George Middlemist, associate vice president for administration/CFO and interim president for administration, followed with revised financial projections on MSU Denver at DIME, which recently completed renovations at its space on Kalamath Street and is expected to turn profitable by 2021.
Finance Committee members expressed enthusiasm for the potential of DIME Denver, which is moving from Music Department oversight to Innovative and Lifelong Learning, while MSU Denver and DIME are examining strategies for DIME success and have commissioned a market study ahead of a series of campus events in April.
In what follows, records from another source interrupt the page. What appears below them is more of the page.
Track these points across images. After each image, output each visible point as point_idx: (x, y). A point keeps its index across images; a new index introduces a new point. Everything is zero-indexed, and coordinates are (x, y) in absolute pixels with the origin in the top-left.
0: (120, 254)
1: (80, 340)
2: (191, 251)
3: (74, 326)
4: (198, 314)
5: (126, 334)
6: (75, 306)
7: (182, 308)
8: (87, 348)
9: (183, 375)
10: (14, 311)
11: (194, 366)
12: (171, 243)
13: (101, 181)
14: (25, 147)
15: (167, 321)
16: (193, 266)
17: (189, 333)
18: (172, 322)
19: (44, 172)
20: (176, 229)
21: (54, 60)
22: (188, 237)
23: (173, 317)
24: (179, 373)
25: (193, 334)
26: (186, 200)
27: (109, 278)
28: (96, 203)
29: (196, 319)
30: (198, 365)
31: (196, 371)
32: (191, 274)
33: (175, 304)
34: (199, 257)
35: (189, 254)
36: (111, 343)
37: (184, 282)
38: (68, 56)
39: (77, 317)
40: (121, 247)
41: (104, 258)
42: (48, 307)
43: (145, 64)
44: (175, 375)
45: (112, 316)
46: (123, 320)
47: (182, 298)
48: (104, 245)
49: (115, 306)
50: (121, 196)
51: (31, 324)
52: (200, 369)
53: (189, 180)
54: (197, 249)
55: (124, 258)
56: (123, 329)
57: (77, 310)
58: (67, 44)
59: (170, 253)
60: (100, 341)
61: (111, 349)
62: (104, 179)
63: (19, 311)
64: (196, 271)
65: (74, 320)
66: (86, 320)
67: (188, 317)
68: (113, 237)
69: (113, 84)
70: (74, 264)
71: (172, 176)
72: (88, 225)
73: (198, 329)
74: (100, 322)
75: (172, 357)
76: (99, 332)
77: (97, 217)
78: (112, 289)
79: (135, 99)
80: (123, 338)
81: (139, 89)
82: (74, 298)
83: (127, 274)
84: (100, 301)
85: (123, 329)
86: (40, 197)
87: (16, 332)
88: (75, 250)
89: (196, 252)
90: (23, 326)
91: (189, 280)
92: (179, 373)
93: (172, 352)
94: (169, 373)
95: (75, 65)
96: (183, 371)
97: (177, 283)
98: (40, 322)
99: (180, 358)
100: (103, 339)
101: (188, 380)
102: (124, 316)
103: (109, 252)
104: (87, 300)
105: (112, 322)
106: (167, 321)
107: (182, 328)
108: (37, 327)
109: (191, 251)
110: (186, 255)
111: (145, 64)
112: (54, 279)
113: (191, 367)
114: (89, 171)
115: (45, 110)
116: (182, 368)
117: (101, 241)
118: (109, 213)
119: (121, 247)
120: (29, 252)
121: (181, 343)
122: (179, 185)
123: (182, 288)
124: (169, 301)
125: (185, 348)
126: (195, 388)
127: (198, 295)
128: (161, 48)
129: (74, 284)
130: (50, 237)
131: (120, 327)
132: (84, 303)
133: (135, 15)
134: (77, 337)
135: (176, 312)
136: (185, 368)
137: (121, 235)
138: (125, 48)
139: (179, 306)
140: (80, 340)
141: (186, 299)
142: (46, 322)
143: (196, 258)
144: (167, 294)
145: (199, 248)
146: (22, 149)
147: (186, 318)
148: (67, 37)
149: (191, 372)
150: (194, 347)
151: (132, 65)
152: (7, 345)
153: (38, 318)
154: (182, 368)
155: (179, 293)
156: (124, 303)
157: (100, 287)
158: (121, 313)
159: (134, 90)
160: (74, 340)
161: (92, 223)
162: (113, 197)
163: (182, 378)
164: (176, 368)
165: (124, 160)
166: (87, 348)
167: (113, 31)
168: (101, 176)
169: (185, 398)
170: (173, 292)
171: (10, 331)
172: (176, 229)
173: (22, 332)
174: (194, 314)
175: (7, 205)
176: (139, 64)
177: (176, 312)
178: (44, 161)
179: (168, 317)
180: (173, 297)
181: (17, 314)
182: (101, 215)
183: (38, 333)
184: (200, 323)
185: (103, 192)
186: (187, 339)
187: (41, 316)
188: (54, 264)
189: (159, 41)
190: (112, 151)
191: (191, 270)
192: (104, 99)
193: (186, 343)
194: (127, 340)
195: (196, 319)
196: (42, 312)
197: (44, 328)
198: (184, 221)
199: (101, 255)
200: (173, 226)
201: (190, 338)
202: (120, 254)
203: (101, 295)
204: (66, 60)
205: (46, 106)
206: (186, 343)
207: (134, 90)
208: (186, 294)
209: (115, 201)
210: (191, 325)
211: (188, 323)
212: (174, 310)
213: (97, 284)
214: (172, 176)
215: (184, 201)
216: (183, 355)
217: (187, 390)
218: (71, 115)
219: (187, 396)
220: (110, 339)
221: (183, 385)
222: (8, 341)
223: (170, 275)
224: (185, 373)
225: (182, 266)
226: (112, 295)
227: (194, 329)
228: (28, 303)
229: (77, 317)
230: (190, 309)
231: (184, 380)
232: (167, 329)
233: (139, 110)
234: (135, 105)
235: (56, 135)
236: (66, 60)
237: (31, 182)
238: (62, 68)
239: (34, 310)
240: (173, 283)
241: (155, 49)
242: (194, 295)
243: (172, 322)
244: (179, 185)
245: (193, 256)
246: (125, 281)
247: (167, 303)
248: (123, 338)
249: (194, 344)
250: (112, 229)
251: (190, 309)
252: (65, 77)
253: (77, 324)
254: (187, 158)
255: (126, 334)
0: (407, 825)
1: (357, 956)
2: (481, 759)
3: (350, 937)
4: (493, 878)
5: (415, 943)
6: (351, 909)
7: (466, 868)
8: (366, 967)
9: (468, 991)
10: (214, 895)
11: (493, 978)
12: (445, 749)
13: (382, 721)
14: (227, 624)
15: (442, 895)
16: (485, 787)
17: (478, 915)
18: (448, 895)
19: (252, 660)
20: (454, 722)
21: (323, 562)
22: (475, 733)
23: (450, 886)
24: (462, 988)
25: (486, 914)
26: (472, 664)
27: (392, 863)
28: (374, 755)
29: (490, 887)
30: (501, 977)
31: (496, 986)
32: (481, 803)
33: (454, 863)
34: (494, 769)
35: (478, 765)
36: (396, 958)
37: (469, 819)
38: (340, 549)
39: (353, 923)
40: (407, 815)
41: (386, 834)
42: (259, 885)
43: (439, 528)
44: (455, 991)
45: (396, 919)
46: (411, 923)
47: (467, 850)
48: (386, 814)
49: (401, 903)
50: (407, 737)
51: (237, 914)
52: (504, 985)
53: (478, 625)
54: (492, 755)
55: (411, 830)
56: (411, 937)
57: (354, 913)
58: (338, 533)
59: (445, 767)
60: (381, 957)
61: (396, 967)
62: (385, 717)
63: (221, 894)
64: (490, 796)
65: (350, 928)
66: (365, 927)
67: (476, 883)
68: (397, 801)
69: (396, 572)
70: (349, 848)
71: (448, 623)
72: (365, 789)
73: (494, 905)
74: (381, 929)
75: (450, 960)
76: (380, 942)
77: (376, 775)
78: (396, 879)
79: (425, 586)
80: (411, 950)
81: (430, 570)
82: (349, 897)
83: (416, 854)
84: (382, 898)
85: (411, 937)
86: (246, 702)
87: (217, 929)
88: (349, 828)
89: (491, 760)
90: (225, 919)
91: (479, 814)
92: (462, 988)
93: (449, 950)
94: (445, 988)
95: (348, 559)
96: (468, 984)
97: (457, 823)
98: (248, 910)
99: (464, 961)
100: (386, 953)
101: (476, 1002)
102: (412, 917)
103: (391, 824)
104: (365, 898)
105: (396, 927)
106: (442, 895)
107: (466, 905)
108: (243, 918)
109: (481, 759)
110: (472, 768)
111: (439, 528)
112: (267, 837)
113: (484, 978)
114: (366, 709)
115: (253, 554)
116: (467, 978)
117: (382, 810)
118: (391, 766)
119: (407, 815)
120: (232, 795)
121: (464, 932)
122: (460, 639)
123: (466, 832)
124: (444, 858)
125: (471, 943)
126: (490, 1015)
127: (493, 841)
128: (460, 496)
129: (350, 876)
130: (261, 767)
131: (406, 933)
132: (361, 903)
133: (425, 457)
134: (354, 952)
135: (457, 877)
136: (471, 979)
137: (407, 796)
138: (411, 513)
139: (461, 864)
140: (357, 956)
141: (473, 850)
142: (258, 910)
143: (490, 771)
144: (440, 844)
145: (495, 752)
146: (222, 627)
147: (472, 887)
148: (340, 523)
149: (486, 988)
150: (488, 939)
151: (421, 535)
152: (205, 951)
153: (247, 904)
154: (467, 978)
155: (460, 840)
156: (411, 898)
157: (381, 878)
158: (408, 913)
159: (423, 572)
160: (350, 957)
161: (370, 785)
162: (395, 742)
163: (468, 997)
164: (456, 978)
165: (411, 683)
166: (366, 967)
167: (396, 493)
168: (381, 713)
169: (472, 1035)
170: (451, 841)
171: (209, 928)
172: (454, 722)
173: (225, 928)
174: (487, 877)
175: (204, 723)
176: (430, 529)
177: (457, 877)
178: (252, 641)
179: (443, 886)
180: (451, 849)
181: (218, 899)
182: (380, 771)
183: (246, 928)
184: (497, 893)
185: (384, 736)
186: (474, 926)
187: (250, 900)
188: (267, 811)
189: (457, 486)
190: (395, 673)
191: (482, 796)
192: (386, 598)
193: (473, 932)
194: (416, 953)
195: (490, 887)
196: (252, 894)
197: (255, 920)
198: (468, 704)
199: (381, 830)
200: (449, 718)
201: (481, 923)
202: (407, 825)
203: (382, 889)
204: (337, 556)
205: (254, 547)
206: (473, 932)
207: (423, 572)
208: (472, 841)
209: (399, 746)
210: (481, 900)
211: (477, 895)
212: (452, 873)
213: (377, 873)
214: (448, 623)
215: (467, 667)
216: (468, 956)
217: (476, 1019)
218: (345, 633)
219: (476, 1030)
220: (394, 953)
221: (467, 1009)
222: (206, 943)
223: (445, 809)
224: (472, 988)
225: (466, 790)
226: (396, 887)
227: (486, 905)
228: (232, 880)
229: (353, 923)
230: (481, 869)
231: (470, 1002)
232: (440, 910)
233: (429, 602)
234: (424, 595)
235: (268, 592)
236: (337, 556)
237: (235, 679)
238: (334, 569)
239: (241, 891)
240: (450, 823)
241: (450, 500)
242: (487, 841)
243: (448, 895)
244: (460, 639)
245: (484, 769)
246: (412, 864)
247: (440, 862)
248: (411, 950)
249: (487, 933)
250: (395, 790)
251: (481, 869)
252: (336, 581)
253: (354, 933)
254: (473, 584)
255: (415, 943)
All aboard with Advancement
In her first appearance in front of the Board, Christine Márquez-Hudson, who joined MSU Denver as vice president of University Advancement in November, passed out the first iteration of the Advancement playbook to trustees. The playbook will be a living internal document that identifies University fundraising priorities, making it easier to quickly connect donors to top needs, while also better demonstrating the impact of gifts in those areas.
Márquez-Hudson and her team have developed an 18-month plan to implement infrastructure and collaboration within the University, including fundraiser training for academic deans, chairs and others, to develop a culture of philanthropy and momentum leading up to next year’s Strategic Plan 2025 rollout.
She also announced the discontinuation of the University’s annual summer soirée event in favor of more targeted, mission-oriented events around fundraising priorities such as the Health Institute and C2 Hub.
The Board approved a new concentration in facility management under the Bachelor of Arts in construction-project management, as well as two new graduate certificate programs: dietetic internship and STEMpath cybersecurity.
The discontinuation of all concentrations within the human-development major was also approved by the Board. Enrollment in human development has declined since 2014, when Colorado passed a law to permit students to major in education, removing the need for future educators to go through a content-specific major. The Department of Psychology is reworking the curriculum to better serve human-development majors for other careers working with children and families.
Board of Trustees business meetings are open to the public. You can also listen to audio of the entire meeting on the trustees’ website.